**MATERIAL ERKUNDEN**.
[A] Beantworte die folgenden Fragen anhand des Textes über den Euro in Osteuropa:
(i) Seit welchem Datum rollt der Euro nach Osteuropa?
(ii) Auf welchen Betrag schätzt die Oesterreichische Nationalbank die Austro-Dollars im Ausland?
(iii) Ab welchem umgewechselten Gegenwert muss man sich ausweisen?
[B] Prüfe, ob die folgenden Aussagen mit dem Text über den Euro in Osteuropa übereinstimmen. Antworte jeweils mit Ja oder Nein und zitiere die entscheidende Textstelle wörtlich.
(i) Nach Osteuropa werden auch die Starter-Kits an Münzen geliefert.
(ii) Die Oesterreichische Nationalbank wickelt die Transaktionen selbst ab.
(iii) Auch die Deutsche Bundesbank beliefert die Stützpunkte deutscher Banken in den Reformstaaten.

**VORLIEGENDER TEXT**.
»»
Der Euro rollt auch Richtung Osteuropa

Riesige Bargeldbestände an D-Mark und Schilling müssen getauscht werden.

WIEN (dom). Seit 1. Dezember rollt der Euro auch nach Osteuropa. Die Töchter und Filialen der heimischen Banken in den Reformstaaten werden im Rahmen des sogenannten "Front-loading" mit Scheinen der neuen Gemeinschaftswährung beliefert. Auch die Deutsche Bundesbank beliefert die Stützpunkte der deutschen Banken in den Reformstaaten.

Allein die Oesterreichische Nationalbank liefert Euro-Scheine im Wert von rund 600 Mill. (mehr als acht Mrd. S) über die Grenzen in die Reformstaaten, wobei die Transaktionen nicht von der Notenbank selbst abgewickelt werden, sondern über die Tochterbanken der heimischen Banken laufen. Auf sie entfällt nun der Löwenanteil des Bargeldtausches in der Region.

Der Hintergrund dieser Transaktion: Sowohl von der D-Mark als auch vom Schilling befinden sich erhebliche Mengen im Ausland. Die Oesterreichische Nationalbank schätzt den Betrag an Austro-Dollars im Ausland auf 20 bis 30 Mrd. S. Von der D-Mark dürften sogar 60 bis 70 Mrd., möglicherweise bis zu 100 Mrd. jenseits der Landesgrenzen gehortet werden, davon allein 20 Mrd. DM in den Nachbarstaaten.

Sonderfall Jugoslawien

Besonders groß dürften die Bestände an Westbargeld in Ex-Jugoslawien sein. Die ehemalige Regierung hatte vor einigen Jahren die Devisenguthaben, welche Gastarbeiter im Land unterhielten, beschlagnahmt. Seit damals agiert dort die Bevölkerung weitgehend nach der Devise "nur Bares ist Wahres" und hortet Scheine.

All diese Bestände an Schilling- und D-Mark-Noten in den Ländern Zentral- und Osteuropas müssen natürlich ebenfalls in Euro-Banknoten umgetauscht werden. Um zu verhindern, daß es zu einem Valutentourismus kommt, die Bürger der Nachbarstaaten mit ihren Ersparnissen in Schilling oder D-Mark Richtung Euro-Land reisen, hat man sich dazu entschlossen, die neuen Geldscheine an die Ost-Töchter der heimischen Banken zu liefern.

Nach Osteuropa werden nur Euro-Scheine geliefert, nicht aber die Starter-Kits an Münzen, welche die Bürger von Euroland bereits ab Mitte Dezember bei Postämtern und Banken erwerben dürfen.

Die Banken in den Reformstaaten wurden von den westlichen Notenbanken verpflichtet, beim Bargeldtausch auch die internationalen Vorschriften zur Bekämpfung der Geldwäsche zu beachten. Wer Bargeld im Gegenwert von mehr als 14.000 € umwechselt, muß sich entsprechend ausweisen.
««
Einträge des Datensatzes
»»
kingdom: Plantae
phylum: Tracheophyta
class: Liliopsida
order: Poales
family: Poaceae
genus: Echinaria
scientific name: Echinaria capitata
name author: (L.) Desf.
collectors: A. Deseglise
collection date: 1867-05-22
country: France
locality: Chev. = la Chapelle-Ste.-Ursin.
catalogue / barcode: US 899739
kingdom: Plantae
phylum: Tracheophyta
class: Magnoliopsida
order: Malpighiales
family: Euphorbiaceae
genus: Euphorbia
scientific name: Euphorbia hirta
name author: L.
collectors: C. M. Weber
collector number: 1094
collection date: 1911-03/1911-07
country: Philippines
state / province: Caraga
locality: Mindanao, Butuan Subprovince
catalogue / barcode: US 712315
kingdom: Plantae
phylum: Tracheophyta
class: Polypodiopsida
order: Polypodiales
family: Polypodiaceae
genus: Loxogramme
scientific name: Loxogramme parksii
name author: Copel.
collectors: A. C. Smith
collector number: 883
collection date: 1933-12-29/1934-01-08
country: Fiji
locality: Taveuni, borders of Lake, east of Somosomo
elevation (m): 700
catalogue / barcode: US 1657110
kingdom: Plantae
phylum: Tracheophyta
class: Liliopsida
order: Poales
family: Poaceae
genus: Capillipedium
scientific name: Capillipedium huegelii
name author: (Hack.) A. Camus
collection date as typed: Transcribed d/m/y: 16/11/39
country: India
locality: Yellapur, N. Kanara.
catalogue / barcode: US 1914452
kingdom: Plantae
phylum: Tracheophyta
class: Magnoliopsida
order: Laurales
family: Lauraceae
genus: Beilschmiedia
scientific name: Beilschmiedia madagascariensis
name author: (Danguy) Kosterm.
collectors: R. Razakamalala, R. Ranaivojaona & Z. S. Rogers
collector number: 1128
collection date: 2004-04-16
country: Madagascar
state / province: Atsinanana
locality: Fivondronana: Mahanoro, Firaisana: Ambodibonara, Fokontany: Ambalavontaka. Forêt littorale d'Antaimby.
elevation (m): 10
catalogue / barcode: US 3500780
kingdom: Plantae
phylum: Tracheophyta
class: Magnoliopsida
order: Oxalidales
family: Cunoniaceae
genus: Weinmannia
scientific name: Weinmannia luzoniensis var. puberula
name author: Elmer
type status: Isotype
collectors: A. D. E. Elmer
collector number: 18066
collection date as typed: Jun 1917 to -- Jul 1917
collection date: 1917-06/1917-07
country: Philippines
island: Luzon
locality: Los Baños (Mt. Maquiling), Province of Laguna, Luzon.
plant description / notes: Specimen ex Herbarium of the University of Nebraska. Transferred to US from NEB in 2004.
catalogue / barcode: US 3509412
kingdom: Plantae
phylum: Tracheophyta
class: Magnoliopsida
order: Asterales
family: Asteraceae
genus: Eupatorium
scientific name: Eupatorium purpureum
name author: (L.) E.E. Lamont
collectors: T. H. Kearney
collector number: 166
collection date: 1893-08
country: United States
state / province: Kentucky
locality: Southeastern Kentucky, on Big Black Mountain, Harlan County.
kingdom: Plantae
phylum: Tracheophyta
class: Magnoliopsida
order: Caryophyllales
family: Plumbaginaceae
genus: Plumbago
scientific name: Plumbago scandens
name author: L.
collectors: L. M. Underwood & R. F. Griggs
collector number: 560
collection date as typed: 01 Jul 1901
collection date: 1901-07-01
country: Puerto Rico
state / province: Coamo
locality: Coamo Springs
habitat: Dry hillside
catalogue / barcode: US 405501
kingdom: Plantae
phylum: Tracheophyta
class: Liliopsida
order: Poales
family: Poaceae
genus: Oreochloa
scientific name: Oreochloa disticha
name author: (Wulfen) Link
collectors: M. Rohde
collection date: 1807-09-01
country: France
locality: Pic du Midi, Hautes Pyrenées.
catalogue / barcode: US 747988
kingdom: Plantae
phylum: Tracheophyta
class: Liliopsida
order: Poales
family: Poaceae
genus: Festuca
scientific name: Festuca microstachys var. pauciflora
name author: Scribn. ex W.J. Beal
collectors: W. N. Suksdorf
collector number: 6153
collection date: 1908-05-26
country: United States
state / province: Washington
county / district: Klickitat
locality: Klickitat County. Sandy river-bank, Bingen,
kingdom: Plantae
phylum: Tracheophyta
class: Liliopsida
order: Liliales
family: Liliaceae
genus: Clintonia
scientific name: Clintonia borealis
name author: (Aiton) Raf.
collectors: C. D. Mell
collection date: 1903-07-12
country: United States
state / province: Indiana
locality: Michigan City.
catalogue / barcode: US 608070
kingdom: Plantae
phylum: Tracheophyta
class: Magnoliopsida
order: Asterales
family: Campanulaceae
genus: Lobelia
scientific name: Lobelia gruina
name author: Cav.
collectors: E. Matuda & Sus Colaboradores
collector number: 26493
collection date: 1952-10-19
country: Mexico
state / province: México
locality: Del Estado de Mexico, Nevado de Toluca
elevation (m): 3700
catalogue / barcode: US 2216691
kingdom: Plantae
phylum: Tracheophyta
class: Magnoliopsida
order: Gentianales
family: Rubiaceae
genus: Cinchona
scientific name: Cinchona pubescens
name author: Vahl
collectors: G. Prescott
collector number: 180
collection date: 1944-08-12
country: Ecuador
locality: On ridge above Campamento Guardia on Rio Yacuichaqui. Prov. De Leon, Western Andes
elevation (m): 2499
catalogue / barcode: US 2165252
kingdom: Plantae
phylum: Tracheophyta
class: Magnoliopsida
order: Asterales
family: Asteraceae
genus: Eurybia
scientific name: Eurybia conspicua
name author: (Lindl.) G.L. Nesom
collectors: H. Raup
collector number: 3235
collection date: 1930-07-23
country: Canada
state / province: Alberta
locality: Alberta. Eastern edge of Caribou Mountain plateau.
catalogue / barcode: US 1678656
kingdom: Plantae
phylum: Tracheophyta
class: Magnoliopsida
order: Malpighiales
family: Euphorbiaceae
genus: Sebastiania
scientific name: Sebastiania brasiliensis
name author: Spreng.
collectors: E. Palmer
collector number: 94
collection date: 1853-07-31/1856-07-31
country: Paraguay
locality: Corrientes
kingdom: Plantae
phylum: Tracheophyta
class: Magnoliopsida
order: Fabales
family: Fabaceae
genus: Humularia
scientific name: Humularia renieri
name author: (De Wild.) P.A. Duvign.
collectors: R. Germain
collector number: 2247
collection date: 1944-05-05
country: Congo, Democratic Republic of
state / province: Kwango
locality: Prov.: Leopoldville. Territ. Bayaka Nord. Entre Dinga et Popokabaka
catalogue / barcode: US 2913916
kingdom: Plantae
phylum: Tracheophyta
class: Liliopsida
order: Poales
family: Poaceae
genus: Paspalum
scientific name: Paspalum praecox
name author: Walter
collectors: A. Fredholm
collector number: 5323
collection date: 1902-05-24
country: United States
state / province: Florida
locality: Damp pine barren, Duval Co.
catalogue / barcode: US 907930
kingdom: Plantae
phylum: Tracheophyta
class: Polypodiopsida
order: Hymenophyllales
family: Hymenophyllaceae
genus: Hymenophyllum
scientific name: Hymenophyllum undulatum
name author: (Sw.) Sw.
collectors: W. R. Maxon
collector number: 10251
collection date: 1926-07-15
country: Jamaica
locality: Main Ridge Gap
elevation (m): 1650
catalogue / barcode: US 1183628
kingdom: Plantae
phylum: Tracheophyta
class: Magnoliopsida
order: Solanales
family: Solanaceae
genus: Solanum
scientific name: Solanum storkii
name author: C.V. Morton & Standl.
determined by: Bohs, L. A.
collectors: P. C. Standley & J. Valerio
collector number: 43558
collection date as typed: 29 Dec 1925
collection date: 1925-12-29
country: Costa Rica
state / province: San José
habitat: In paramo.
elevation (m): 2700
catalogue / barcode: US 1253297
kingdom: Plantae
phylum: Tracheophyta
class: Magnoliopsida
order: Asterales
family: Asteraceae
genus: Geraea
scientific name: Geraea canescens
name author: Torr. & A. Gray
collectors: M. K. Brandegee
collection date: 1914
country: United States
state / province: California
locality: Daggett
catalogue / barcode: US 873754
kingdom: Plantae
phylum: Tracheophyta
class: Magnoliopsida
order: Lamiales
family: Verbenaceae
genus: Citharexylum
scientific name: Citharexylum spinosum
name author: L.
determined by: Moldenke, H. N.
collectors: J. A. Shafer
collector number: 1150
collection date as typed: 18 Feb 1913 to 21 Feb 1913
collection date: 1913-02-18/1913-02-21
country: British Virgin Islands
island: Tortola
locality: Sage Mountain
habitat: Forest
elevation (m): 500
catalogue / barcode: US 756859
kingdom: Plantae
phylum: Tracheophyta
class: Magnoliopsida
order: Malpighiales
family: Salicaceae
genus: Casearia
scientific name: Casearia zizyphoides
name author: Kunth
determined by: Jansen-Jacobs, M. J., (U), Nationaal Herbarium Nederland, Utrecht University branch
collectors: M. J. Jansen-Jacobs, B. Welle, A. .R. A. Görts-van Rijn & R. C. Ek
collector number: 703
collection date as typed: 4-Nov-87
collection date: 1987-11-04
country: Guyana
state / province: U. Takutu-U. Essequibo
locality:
««
**LÖSUNGEN**.
[A]
(i) Seit 1. Dezember.
(ii) Auf 20 bis 30 Mrd. S.
(iii) Ab mehr als 14.000 €.

[B]
(i) Nein: „Nach Osteuropa werden nur Euro-Scheine geliefert, nicht aber die Starter-Kits an Münzen“
(ii) Nein: „wobei die Transaktionen nicht von der Notenbank selbst abgewickelt werden, sondern über die Tochterbanken der heimischen Banken laufen“
(iii) Ja: „Auch die Deutsche Bundesbank beliefert die Stützpunkte der deutschen Banken in den Reformstaaten.“